In the age of social media, comparing yourself to others is almost inevitable. However, it can be damaging to your emotional health. If you’re like me, then social media has probably made you feel unworthy and frustrated about your life.
I was living through other people’s lives. Their trips, their beautiful skin, and expensive clothes, were all things I wanted. My time would be spent wondering how better my life would be if I just had a little bit more of what they had.
I found myself constantly asking myself, why not me? I didn’t like the way I was becoming. I was sad, agitated, and uninterested in a lot of the things I once loved. Nothing seemed enough.
Until I came to the conclusion that my time was better spent in growing as a human being, I began to experience my life on my terms, without any filters.
Here is how I learned to live and appreciate the beauty of my life vs the “beauty” of other people’s lives as seen on social media.
I finally decided to take control, and I cut down on social media. I asked myself before going through my news feed: What will I gain from looking at these pictures? Will I feel better about myself? Is it time well spent? I figured I could do so much more, if I just let go of my phone for hours at a time. It felt liberating. Instead of carrying other people’s aspirations in my pocket (literally), I would live out my dreams.
I took the time to reflect upon my values and the things that made me feel alive.
One of my healthy obsessions is to travel.

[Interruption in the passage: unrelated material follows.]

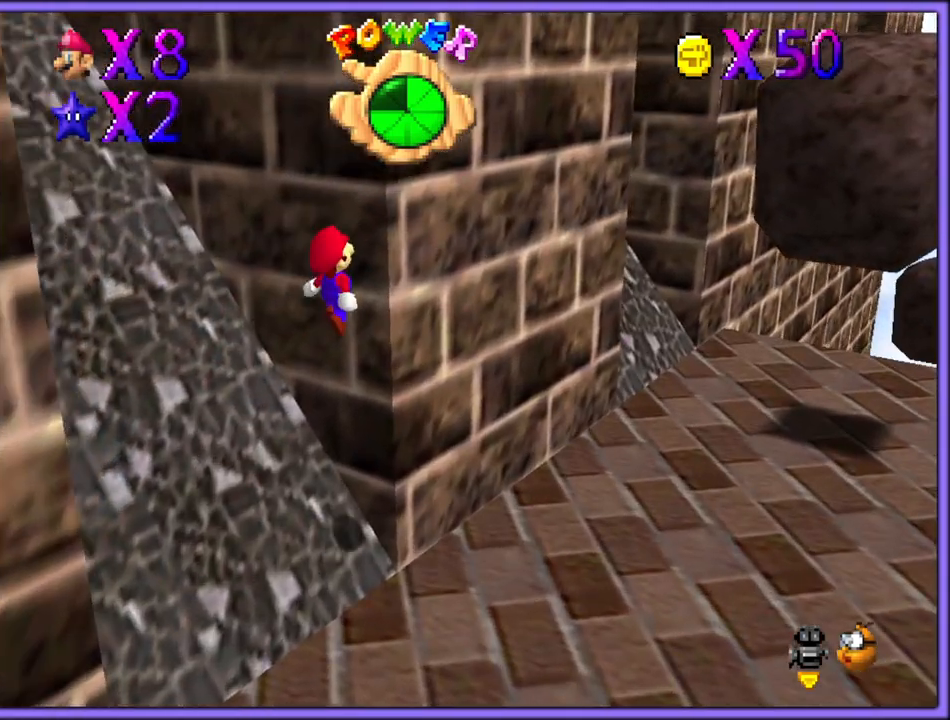
{"buttons": [], "left_stick": "left", "button_events": [[33, "A", "down"], [200, "C_RIGHT", "down"], [450, "C_RIGHT", "up"], [500, "A", "up"]]}
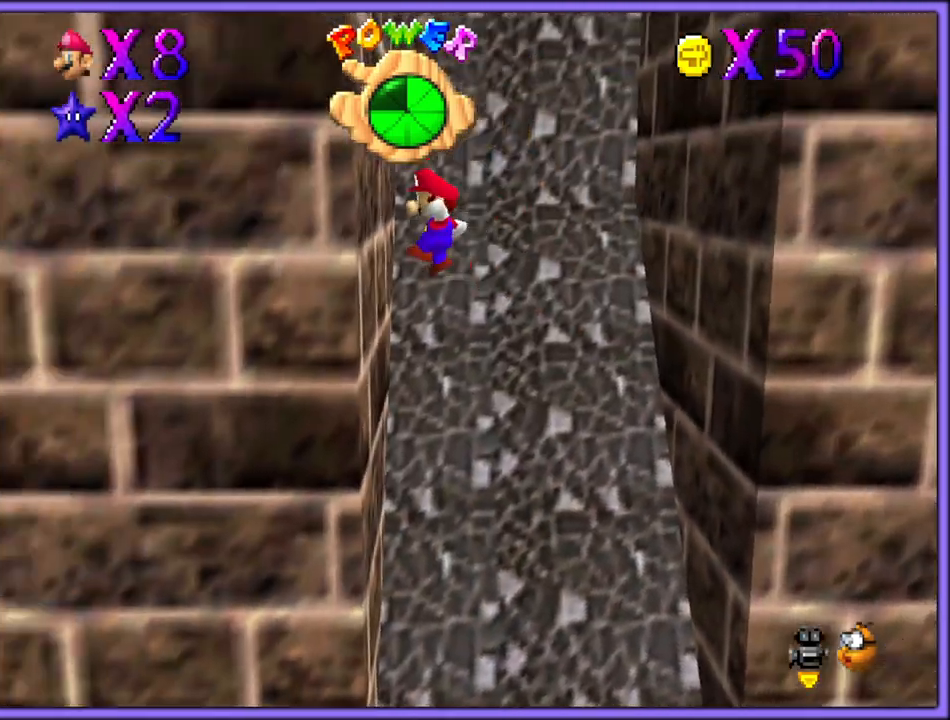
{"buttons": [], "left_stick": "up-right", "button_events": [[167, "A", "down"], [467, "A", "up"]]}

But I can’t travel as often as the tons of bloggers on social media do. These bloggers used to be a source of motivation, but once they started to become a source of comparison, things got sour for me. So I decided that if I want to learn about a country, then I will watch a documentary, a movie, read a book, or plan a trip to that country. I stopped following these social media accounts. I will not stare at a series of photos that are probably altered. Let’s be honest: Most of us show the good stuff when it comes to posting on social media.
In fact, a study in the Personality and Social Psychology Bulletin proves that people tend to share only the positive highlights of their life. How many times have you come across someone in the hallway who quickly asks you, how are you? If you’re having a bad day, do you stop and tell this person all the unfair things that have happened to you in the past few hours? Probably not. I know that I have never dared to.
One other thing that I find important for me to do is to be present. Whenever I’m out, I want to enjoy the company I’m with and savor the positives. I want to taste my food and feel blessed for the beautiful times. There is no need to document every moment through a phone.
Finally, as motivational speaker, Gabrielle Bernstein says, “we must focus on what is thriving in our lives.” When do you feel the most fulfilled? I love to discover new destinations alongside the people I love. I feel that my purpose is to bring joy to those who are closest to me.
Social media can be a great distraction. But if too much attention is given to it, then you lose sight of what truly matters in your life.
Look inside yourself and discover the great things you have to offer.